After Sri Lanka we moved back to the United States, and life shifted again. My days were filled caring for kids, grocery shopping, volunteering at school, and managing the logistics of family life. Travel to a back seat, at least the way I once knew it.


That's when we discovered cruising. Cruises allowed us to travel as a family without the stress of planning, and we took several together. We moved again and again before finally landing in Virginia. My dream of living overseas again, put on hold as the kids got older and did not want to move again. They wanted to stay put for high school, so we bought a house and settled in. I went back to work, my husband traveled frequently for work, and life became very routine.


Then one day, a friend name Wendy- who organizes women's and couples trips- called me with a last minute cancellation for a trip to Costa Rica. Was I interested? I checked with work, I checked with my husband and a few weeks later I found myself on my first group trip. I was hooked.

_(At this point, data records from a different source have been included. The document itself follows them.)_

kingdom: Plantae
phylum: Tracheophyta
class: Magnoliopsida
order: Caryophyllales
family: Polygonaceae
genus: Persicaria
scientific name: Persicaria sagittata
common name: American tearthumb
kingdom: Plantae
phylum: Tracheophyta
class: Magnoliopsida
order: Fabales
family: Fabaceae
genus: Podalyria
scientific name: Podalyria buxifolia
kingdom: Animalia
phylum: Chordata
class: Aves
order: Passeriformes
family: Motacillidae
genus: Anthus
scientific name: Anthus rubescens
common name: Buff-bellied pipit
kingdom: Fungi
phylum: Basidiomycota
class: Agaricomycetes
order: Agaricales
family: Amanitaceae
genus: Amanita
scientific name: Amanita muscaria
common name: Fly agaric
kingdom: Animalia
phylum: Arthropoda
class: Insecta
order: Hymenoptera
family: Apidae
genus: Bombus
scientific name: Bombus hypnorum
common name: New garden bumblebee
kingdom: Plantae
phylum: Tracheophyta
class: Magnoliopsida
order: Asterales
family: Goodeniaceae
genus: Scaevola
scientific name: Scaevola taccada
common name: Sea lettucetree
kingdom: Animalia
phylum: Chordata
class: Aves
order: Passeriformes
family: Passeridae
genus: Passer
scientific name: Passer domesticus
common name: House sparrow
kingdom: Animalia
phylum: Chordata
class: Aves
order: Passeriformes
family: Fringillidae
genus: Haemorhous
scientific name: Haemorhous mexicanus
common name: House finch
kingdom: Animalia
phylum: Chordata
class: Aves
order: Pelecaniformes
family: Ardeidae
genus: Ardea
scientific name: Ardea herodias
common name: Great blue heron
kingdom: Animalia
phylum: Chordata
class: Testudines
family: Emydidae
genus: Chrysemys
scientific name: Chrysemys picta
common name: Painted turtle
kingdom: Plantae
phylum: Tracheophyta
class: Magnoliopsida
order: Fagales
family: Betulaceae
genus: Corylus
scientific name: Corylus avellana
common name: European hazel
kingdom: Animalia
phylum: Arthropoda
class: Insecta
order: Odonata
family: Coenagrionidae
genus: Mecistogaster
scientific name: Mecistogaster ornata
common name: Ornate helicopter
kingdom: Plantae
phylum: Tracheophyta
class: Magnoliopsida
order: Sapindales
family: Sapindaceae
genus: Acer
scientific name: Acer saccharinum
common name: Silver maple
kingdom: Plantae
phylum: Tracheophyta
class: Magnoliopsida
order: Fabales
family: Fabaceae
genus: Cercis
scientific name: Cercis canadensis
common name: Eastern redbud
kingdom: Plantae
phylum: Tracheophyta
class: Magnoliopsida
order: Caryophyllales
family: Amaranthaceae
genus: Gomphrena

I signed up for as many trips as I could afford and as my childcare allowed. Sometimes my husband stayed home with the kids. Sometimes my parents would fly out and help. I made it work. But eventually I realized that many women's trips didn't align with the limited leave I had or the logistics of family life.


So I started planning on my own.


My first solo trip was to New Orleans- just three days. I wandered, went on a food tour, and soaked it all in. My flight home was cancelled last minute, and I ended up having to drive home from New Orleans back to Virginia in one day to make it work. That's the thing about travel- there are always unexpected bumps along the way.


I later traveled to Vietnam on my own, hiring a guide and a driver to navigate the experience. It was incredible. Empowering. Proof that I could do it, and I could do it on my own terms.



Now here I am. My kids are older, childcare is no longer a barrier, and I travel in many ways- women's trips, solo trips, and trips with my husband. Someday I'd love to lead my own women's trips.


From a 17 year old seeing St. Basils' Cathedral for the first time to a 44 year old woman who has now visited all 7 continents, my life has been shaped by movement, curiosity, and courage. Travel brings me joy. It brings me fulfillment. It continues to make my life feel full.